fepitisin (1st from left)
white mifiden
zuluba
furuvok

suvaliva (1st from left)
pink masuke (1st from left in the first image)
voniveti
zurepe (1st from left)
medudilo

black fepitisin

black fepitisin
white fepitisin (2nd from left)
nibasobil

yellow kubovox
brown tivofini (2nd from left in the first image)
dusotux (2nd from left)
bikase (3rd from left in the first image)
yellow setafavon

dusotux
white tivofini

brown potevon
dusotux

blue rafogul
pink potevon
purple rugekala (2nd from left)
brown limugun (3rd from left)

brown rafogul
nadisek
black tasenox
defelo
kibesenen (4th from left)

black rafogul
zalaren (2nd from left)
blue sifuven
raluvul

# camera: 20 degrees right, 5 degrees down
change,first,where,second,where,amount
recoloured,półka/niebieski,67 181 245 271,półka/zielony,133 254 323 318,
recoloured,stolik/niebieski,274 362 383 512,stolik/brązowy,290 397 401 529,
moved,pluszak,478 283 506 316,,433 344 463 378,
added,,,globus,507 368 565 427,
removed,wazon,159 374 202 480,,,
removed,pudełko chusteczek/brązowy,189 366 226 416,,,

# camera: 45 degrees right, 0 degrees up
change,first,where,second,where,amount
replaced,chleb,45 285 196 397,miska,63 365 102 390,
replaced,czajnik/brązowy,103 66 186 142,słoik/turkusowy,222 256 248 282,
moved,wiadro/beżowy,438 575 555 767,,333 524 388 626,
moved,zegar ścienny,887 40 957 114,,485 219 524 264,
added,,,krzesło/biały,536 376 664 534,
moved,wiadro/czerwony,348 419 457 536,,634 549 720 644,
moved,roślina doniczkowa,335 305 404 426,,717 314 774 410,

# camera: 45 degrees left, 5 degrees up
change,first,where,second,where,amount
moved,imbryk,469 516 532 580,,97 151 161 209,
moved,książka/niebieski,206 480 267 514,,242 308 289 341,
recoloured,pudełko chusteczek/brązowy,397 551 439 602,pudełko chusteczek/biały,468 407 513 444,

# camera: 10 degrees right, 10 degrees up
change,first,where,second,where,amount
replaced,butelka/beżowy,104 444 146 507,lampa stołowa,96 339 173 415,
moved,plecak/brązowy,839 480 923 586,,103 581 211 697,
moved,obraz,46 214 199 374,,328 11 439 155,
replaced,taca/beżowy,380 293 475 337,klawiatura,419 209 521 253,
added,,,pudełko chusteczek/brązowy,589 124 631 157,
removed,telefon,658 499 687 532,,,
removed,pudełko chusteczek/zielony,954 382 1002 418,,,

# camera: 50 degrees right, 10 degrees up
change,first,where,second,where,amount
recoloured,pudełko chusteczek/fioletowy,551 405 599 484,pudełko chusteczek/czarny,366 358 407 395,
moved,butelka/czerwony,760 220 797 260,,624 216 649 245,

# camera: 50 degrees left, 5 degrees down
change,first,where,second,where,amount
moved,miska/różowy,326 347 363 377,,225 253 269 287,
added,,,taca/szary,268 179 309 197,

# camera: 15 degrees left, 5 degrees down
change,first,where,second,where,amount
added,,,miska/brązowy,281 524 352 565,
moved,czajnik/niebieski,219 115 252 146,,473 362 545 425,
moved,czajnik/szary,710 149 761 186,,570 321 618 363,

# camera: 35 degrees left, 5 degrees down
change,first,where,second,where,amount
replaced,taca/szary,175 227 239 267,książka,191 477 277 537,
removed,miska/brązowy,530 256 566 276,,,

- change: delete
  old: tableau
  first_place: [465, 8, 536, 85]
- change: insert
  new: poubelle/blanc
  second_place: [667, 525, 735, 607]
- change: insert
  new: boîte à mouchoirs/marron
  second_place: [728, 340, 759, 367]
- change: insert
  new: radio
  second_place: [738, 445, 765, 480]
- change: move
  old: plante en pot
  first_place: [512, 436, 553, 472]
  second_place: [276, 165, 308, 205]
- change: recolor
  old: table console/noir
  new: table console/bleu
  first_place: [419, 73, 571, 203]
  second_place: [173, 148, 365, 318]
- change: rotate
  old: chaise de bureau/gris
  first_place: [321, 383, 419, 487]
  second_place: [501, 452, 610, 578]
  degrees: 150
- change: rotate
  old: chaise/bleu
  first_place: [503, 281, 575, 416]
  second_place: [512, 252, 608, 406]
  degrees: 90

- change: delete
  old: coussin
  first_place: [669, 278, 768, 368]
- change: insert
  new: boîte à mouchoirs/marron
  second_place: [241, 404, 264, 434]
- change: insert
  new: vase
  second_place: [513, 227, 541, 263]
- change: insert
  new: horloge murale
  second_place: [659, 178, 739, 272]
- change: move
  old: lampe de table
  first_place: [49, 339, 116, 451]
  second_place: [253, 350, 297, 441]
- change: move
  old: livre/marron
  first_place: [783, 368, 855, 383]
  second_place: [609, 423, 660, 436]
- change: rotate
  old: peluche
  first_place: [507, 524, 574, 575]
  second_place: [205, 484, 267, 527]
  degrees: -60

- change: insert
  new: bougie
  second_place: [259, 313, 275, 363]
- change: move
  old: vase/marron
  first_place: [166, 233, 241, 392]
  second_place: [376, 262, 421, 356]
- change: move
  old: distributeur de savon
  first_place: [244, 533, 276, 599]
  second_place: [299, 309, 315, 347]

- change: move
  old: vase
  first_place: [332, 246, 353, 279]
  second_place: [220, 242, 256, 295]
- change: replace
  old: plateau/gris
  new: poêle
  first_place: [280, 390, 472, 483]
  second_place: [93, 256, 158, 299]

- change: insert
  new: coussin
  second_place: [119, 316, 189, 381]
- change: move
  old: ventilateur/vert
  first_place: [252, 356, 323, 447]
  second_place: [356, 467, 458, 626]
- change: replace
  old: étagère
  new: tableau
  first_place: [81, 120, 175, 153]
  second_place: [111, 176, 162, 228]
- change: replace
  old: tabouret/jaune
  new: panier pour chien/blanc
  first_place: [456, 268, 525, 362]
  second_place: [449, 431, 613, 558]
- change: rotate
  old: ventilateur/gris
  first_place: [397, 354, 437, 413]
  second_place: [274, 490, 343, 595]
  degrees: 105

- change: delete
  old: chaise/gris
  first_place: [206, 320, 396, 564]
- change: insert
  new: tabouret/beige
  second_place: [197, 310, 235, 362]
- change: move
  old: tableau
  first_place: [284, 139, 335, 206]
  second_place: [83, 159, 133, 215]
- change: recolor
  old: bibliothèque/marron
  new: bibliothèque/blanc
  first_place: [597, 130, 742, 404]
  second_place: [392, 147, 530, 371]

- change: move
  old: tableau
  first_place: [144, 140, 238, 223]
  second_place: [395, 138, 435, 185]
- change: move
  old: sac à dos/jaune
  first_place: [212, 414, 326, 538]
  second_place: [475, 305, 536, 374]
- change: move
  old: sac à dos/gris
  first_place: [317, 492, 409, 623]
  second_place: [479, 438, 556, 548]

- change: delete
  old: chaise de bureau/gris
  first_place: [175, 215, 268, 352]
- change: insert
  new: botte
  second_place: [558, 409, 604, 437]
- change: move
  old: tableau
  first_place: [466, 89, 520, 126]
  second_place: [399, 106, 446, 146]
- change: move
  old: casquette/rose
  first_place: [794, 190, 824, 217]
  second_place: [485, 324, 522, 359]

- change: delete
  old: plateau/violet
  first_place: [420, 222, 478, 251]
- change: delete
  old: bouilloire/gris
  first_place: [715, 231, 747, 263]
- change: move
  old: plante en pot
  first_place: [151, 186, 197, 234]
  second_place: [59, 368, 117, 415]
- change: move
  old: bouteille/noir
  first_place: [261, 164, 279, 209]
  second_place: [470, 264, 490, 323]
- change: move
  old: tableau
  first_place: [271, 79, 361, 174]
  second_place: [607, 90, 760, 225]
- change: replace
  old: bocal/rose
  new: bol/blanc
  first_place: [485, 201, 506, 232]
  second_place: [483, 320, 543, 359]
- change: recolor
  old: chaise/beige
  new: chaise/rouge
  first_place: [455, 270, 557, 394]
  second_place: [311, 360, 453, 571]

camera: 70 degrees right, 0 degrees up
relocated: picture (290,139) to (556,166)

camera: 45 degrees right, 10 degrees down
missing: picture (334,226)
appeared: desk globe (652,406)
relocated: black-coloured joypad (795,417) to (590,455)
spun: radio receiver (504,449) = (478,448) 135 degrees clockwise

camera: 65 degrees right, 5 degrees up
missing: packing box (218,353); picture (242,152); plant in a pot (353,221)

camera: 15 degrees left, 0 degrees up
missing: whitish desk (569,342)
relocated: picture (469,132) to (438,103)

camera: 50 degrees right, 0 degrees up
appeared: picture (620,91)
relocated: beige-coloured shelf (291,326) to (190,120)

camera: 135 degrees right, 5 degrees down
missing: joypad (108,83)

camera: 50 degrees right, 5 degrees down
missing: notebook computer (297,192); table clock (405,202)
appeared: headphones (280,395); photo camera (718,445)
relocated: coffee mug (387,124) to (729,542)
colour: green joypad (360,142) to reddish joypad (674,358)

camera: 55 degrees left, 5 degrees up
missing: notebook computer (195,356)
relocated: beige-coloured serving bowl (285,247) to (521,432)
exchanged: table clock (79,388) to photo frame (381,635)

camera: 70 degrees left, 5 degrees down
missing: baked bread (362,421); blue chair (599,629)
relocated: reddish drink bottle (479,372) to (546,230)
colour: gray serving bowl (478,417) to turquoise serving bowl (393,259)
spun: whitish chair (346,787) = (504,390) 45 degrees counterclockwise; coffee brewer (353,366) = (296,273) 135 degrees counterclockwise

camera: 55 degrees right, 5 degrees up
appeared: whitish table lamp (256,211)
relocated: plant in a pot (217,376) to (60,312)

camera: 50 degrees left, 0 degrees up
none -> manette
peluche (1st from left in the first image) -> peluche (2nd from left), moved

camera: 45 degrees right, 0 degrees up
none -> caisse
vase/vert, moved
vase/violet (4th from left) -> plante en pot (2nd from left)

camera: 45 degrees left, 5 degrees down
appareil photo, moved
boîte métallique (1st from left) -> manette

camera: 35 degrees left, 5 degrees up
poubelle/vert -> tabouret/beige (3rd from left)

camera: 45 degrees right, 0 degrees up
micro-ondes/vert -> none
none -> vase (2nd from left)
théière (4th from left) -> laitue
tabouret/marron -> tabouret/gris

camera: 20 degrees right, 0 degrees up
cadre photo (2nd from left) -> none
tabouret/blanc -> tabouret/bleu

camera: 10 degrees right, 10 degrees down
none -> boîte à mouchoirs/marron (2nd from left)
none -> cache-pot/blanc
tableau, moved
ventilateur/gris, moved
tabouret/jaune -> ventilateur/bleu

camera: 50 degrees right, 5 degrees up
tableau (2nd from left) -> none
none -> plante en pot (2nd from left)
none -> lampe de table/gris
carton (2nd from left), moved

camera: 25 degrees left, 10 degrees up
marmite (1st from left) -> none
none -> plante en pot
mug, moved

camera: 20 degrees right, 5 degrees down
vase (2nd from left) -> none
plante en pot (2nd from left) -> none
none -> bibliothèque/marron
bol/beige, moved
═══
- _EXERCISE_
Nothing outside this range should appear: the lines from the start of the listing through the line with "removed,wazon,159 374 202", each reproduced exactly, both ends included.

- _YOUR RESPONSE_
fepitisin (1st from left)
white mifiden
zuluba
furuvok

suvaliva (1st from left)
pink masuke (1st from left in the first image)
voniveti
zurepe (1st from left)
medudilo

black fepitisin

black fepitisin
white fepitisin (2nd from left)
nibasobil

yellow kubovox
brown tivofini (2nd from left in the first image)
dusotux (2nd from left)
bikase (3rd from left in the first image)
yellow setafavon

dusotux
white tivofini

brown potevon
dusotux

blue rafogul
pink potevon
purple rugekala (2nd from left)
brown limugun (3rd from left)

brown rafogul
nadisek
black tasenox
defelo
kibesenen (4th from left)

black rafogul
zalaren (2nd from left)
blue sifuven
raluvul

# camera: 20 degrees right, 5 degrees down
change,first,where,second,where,amount
recoloured,półka/niebieski,67 181 245 271,półka/zielony,133 254 323 318,
recoloured,stolik/niebieski,274 362 383 512,stolik/brązowy,290 397 401 529,
moved,pluszak,478 283 506 316,,433 344 463 378,
added,,,globus,507 368 565 427,
removed,wazon,159 374 202 480,,,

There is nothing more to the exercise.